**READING TEXT**
───
A year after Bjorn Borg wrote off Roger Federer's chances of capturing the 2008 Wimbledon title, the Swedish great was once again backing the Swiss to triumph at the All England Club.
Borg tipped Rafael Nadal to win the grasscourt major 12 months ago and despite being proved right, his comments did not go down well with Federer.
But after the Swiss completed his collection of grand slam titles by triumphing at Roland Garros nine days ago, the Swede has once again switched his allegiance.
"Coming into Wimbledon I think he is relieved in a way that he won Paris, because that was one of his main ambitions, goals to try and win Paris," Borg, who shares with Federer the professional era record of winning five successive Wimbledon titles, told Reuters Television on Tuesday.
"So coming into Wimbledon he feels very confident, he has equalled (Pete) Sampras's record of 14 grand slams.
"We all know how Roger is playing on the grass, he plays unbelievable tennis on the grass. I think he is going to have a big challenge from Andy Murray, if I have to pick up two guys for this year's Wimbledon I would pick Murray and Federer."
Federer's success in Paris made him only the sixth man to win all four majors. According to Borg, that put Federer on the summit when it came to deciding who was the best of all time.
"For me Roger is the greatest player ever who played the tennis game. It's always good to see him play and win and we are going to see so much more of Federer in the future, he is going to win more grand slam tournaments."
───
Pick up the tennis article about Borg backing Federer at the point it stops, and keep writing it. The data that comes next isn't needed for anything here.

[Extracted records]
───
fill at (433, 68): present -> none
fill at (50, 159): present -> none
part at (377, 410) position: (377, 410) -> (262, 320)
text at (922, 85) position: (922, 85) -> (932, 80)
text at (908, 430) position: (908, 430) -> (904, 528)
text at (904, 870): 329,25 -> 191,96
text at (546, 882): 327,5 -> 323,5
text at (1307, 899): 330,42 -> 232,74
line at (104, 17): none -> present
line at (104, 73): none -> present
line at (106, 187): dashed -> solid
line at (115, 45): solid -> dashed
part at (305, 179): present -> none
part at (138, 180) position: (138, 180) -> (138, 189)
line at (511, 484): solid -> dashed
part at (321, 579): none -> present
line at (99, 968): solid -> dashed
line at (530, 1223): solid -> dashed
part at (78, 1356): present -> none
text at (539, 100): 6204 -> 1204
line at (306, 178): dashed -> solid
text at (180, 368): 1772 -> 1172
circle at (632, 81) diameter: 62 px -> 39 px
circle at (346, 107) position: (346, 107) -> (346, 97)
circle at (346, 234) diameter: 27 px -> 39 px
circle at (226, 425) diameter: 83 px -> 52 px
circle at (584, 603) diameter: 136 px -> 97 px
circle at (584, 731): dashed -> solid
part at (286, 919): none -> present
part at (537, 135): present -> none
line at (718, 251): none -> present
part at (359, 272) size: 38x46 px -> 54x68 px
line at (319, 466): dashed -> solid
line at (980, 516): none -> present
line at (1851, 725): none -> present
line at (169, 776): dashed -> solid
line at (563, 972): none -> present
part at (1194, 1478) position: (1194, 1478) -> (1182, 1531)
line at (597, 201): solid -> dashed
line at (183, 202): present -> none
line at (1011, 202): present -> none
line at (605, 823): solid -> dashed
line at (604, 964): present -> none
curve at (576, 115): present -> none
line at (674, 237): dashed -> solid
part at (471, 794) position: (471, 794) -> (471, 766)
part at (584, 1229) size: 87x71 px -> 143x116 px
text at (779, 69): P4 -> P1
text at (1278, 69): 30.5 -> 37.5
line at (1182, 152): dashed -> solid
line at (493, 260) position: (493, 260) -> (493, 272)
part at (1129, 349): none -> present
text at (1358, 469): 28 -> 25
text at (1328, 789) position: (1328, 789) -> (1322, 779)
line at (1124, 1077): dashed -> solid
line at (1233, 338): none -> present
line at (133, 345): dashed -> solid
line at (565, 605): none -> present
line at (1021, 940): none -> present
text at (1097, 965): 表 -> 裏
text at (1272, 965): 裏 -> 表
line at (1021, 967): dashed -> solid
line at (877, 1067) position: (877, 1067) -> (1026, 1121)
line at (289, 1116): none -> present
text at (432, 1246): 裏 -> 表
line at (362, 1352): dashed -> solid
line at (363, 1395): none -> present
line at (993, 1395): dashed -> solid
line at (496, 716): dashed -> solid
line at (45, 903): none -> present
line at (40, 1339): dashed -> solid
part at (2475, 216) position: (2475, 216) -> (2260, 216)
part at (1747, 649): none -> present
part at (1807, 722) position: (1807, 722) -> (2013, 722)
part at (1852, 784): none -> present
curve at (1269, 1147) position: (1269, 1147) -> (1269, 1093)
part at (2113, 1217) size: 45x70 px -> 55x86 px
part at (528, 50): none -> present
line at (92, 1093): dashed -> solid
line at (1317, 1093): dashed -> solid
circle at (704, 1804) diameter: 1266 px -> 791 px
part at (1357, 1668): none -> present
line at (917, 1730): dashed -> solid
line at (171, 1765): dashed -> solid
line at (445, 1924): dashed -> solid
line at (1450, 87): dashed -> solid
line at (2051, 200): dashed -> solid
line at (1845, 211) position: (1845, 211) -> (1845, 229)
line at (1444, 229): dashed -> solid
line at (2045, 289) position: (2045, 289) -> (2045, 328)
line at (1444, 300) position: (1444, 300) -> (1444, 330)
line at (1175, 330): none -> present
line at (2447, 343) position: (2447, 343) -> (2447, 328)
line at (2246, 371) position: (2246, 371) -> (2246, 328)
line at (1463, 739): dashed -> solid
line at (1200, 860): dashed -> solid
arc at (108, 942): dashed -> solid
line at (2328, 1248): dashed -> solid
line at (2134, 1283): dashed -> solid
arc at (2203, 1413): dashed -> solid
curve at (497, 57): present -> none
───
**ANSWER TO THIS PROBLEM**
Former Wimbledon champion Martina Navratilova agreed.
"It's a combination of how many grand slams have you won, how many tournaments have you won, how many years you were number one and he's got all those combinations," she said.
"The body of work is phenomenal and now he has got that French Open and I think he can just go on and sip Margaritas for the rest of his life."
Navratilova, however, said she was concerned about Nadal.
The Spaniard, four-times French Open champion, lost in the fourth round at Roland Garros and is now struggling to get fit for Wimbledon.
While the rest of the world might have been surprised by Nadal's Paris downfall, Navratilova was not.
"He burned out both physically and mentally, he played too many tournaments in a row and it just got to him, physically and mentally," said the American, who proved her longevity by playing top level tennis until just before her 50th birthday.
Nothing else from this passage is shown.